** BEGIN EXCERPTED TEXT **
Evan Vucci, AP
President Donald Trump meets with British Prime Minister Theresa May at the Lotte New York Palace hotel during the United Nations General Assembly, Wednesday, Sept. 26.

Bitter division has defined the Brexit era in the United Kingdom. Since the referendum was called by nationalists agitating for a secession from the European Union, the government has been in a state of constant duress. Now, another prime minister is in peril, caught among the demands of European counterparts, her party, Parliament members and a population unwilling to compromise. Theresa May can’t please all of them, but the mess of this process has illuminated how empathetic engagement is the antidote to political polarization.

The Brexit process began because English and Welsh citizens outside the metropolis of London felt unheard and unrepresented in Parliament. Their vote in the referendum was a way to demand their representatives prioritize them over a globalism they felt hurt them. In so doing, however, the needs of citizens around the country have been subjugated to the political posturing of partisanship.

Now, the political future of the U.K. hangs in the balance of current power struggles, as does the stability of global markets and the diplomatic power of the European bloc. While it is uncertain what relationship the state will have with the EU, if any, what is certain is that whoever governs the country’s future will face the uniquely challenging task of unifying the country, reconciling embattled European counterparts and compromising across benches in Parliament.
** END EXCERPTED TEXT **
* TASK LIST:
• 1. Output the passage from the Brexit commentary between "Evan Vucci, AP" and "Wednesday, Sept. 26.", inclusive, copied word for word.
• 2. Go on with the Brexit commentary, picking up right after its final sentence.
** BEGIN ENTRIES SHOWN **
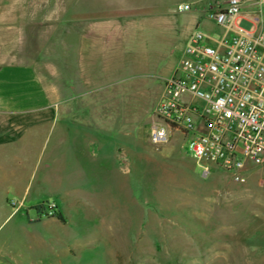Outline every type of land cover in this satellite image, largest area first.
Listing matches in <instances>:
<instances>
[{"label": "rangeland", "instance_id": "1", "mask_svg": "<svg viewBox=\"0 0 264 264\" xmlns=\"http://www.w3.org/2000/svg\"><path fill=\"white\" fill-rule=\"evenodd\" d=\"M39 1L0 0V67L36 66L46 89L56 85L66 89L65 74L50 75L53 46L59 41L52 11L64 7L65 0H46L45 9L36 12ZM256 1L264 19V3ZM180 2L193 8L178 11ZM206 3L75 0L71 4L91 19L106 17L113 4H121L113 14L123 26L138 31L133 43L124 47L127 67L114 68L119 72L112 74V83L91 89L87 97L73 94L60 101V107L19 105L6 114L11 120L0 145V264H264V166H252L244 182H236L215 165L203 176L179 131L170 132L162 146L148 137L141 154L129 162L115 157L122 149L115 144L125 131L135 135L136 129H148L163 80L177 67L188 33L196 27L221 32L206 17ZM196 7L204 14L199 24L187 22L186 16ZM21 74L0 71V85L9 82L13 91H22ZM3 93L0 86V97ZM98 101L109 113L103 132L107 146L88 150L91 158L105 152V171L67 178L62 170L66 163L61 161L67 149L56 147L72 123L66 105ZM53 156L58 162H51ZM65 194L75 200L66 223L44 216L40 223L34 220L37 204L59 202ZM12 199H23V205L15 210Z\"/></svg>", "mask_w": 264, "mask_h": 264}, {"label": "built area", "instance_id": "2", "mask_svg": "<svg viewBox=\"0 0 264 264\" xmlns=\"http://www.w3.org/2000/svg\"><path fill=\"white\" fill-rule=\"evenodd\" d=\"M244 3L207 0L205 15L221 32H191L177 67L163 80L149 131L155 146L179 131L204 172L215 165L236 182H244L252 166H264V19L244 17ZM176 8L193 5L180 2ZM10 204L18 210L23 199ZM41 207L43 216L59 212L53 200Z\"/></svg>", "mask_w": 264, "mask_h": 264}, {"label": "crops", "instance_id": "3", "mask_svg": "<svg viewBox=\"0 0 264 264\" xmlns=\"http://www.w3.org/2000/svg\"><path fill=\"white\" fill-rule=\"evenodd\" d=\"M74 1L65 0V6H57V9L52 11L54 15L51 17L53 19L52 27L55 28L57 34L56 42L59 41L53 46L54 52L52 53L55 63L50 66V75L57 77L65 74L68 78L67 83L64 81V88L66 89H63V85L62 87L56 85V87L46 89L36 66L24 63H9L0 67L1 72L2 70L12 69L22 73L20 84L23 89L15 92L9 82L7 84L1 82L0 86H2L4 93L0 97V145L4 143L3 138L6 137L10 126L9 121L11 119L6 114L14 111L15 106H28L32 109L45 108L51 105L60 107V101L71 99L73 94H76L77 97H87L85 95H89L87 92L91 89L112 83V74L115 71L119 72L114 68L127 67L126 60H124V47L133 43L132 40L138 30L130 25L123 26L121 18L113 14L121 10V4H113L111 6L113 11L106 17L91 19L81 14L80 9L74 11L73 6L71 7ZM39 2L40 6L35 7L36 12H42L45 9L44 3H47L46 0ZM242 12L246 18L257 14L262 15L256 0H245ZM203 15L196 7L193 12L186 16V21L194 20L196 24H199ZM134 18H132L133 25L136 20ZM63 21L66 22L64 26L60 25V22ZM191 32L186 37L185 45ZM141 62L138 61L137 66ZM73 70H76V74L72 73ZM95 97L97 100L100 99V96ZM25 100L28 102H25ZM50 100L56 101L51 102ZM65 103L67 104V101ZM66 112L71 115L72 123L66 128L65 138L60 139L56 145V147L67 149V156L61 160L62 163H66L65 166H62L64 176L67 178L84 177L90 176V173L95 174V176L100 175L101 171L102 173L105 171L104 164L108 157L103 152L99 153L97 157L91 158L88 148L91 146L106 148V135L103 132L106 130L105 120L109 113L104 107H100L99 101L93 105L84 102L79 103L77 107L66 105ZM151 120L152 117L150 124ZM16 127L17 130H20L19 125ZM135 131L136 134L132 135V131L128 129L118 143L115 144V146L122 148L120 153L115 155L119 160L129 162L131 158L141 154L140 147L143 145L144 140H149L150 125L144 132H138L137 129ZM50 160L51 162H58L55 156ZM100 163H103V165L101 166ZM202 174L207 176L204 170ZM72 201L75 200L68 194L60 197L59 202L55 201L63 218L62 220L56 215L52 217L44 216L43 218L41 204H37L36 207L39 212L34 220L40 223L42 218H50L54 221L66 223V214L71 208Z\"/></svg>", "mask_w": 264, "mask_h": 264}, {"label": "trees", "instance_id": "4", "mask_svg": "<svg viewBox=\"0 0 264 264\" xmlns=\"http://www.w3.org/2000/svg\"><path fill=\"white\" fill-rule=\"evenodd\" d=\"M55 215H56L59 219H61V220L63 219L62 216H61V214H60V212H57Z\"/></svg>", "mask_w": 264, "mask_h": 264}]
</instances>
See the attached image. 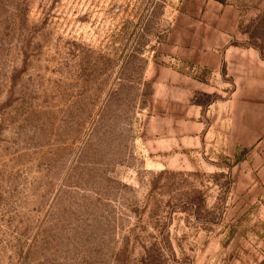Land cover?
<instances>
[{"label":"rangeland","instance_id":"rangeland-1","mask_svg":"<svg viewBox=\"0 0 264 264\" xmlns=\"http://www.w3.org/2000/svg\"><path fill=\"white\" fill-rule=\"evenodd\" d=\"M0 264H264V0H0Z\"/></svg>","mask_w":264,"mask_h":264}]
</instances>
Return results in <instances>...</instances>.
** END ENTRIES SHOWN **
* WRITTEN ANSWERS:
• 1.
Evan Vucci, AP
President Donald Trump meets with British Prime Minister Theresa May at the Lotte New York Palace hotel during the United Nations General Assembly, Wednesday, Sept. 26.

• 2.
Some might say that’s asking the impossible. Critics would be right to assert the path ahead is challenging — either May or the next prime minister will struggle to push through a deal that neither Europeans nor progressive Brits want to see through, specifically in negotiating the customs border in Ireland.

But the biggest lessons to be had from a vantage point of critical distance is how quickly governance will fail when it does not prioritize citizens’ needs.

Facing re-election in under two years, President Donald Trump would do well to note how Theresa May is losing the support of her party and her country as deep political and social fissures in the nation remain unresolved. Instead of exacerbating division by pandering to a base of voters, the president should work harder to bridge social and political rifts within the country if he hopes to act as a leader capable of building coalitions to address the country’s most significant challenges.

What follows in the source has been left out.